Request.
Would you write out, word for word, each line of the records below from the top through the one holding "bri de jardin occasion pas cher"?

========

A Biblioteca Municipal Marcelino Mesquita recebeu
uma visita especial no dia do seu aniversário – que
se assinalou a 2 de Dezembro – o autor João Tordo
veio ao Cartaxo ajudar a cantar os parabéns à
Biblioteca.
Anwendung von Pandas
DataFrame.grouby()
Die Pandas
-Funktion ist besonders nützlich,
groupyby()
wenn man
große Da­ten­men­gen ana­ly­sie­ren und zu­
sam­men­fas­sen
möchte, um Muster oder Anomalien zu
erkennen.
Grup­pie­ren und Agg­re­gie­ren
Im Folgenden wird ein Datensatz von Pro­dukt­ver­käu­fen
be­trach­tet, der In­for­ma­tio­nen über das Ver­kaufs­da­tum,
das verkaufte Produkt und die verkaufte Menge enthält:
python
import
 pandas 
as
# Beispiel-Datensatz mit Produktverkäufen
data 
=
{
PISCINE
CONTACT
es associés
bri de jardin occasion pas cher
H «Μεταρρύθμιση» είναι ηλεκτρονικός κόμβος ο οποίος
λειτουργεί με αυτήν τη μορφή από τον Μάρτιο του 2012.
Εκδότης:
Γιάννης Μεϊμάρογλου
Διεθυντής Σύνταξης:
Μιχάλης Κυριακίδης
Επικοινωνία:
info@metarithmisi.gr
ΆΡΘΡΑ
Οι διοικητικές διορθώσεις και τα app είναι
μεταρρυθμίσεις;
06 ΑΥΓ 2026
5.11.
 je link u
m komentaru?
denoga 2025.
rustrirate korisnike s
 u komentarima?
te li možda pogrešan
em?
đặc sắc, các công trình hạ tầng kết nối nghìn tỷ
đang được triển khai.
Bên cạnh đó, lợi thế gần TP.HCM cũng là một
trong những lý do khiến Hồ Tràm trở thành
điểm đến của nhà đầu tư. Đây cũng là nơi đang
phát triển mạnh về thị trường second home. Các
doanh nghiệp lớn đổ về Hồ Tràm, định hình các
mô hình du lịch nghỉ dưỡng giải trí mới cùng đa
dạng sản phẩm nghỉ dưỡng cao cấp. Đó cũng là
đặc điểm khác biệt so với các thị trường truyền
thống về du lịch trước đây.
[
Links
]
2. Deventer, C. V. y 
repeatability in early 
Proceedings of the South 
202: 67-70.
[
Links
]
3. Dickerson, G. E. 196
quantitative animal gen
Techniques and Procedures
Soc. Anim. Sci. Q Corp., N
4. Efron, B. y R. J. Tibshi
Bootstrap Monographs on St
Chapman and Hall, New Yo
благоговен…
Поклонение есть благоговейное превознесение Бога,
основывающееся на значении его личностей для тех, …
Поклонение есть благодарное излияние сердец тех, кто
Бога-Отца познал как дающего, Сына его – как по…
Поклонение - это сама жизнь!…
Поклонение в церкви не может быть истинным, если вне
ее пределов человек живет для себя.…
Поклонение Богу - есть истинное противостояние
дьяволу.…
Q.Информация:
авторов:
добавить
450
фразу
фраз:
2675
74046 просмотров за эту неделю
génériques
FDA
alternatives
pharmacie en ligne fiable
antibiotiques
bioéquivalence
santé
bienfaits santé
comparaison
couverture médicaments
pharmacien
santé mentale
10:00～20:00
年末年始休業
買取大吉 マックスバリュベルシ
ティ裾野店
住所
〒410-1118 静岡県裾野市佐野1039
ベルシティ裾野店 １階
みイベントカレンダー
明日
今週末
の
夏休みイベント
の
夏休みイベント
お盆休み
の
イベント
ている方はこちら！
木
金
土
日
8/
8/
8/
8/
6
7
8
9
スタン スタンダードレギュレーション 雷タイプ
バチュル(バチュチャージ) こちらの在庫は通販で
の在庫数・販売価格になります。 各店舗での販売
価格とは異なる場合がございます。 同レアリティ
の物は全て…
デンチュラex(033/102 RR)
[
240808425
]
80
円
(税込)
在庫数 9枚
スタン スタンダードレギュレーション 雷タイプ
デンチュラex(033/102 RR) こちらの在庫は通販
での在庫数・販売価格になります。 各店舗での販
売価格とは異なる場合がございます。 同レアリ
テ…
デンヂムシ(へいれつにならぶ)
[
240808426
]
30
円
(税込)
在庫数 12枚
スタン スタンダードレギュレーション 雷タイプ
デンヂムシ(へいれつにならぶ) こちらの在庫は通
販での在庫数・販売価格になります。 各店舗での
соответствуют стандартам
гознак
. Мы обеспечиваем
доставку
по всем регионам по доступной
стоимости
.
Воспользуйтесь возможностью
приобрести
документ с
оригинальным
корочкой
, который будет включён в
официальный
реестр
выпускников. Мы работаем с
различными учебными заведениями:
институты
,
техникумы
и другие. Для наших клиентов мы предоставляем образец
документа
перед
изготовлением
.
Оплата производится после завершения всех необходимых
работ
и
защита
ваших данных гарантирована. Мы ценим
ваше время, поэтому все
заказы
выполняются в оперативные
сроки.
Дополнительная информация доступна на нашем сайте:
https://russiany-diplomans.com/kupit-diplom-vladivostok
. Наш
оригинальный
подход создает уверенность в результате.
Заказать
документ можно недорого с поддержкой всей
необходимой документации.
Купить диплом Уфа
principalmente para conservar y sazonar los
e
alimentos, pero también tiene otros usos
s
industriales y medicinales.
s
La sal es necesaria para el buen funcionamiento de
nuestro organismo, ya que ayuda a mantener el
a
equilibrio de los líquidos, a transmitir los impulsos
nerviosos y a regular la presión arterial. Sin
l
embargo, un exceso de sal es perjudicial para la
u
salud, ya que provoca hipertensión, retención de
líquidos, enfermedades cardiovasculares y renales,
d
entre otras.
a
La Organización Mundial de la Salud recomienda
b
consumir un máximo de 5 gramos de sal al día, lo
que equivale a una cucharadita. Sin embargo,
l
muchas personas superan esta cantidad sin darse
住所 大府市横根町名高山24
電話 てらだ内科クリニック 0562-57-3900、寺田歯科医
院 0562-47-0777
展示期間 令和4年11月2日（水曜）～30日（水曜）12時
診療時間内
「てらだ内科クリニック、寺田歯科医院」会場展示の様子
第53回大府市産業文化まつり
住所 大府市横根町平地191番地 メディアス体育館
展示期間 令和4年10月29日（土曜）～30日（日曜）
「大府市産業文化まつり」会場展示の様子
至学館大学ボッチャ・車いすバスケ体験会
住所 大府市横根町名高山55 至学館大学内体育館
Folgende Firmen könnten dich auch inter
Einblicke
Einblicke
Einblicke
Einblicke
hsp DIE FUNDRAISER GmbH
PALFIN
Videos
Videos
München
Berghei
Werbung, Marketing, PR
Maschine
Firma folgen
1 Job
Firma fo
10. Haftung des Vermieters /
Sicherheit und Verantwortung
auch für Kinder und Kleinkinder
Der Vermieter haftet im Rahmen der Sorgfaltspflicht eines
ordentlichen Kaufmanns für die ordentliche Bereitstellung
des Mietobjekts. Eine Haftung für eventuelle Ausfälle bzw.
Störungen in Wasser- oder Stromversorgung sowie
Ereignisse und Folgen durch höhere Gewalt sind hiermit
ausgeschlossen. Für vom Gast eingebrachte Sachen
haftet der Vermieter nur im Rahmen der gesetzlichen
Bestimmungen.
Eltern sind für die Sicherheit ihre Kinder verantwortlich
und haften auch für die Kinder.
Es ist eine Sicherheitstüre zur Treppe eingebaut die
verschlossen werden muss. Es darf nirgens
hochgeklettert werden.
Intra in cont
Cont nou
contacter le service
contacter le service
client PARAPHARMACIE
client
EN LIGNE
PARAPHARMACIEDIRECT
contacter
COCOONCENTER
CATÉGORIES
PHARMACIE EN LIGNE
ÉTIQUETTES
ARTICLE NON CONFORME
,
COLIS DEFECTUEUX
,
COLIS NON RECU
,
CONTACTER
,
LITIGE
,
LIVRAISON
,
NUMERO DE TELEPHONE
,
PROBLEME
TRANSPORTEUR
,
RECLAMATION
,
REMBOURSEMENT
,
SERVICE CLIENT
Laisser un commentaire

========

Solution to this exercise.
A Biblioteca Municipal Marcelino Mesquita recebeu
uma visita especial no dia do seu aniversário – que
se assinalou a 2 de Dezembro – o autor João Tordo
veio ao Cartaxo ajudar a cantar os parabéns à
Biblioteca.
Anwendung von Pandas
DataFrame.grouby()
Die Pandas
-Funktion ist besonders nützlich,
groupyby()
wenn man
große Da­ten­men­gen ana­ly­sie­ren und zu­
sam­men­fas­sen
möchte, um Muster oder Anomalien zu
erkennen.
Grup­pie­ren und Agg­re­gie­ren
Im Folgenden wird ein Datensatz von Pro­dukt­ver­käu­fen
be­trach­tet, der In­for­ma­tio­nen über das Ver­kaufs­da­tum,
das verkaufte Produkt und die verkaufte Menge enthält:
python
import
 pandas 
as
# Beispiel-Datensatz mit Produktverkäufen
data 
=
{
PISCINE
CONTACT
es associés
bri de jardin occasion pas cher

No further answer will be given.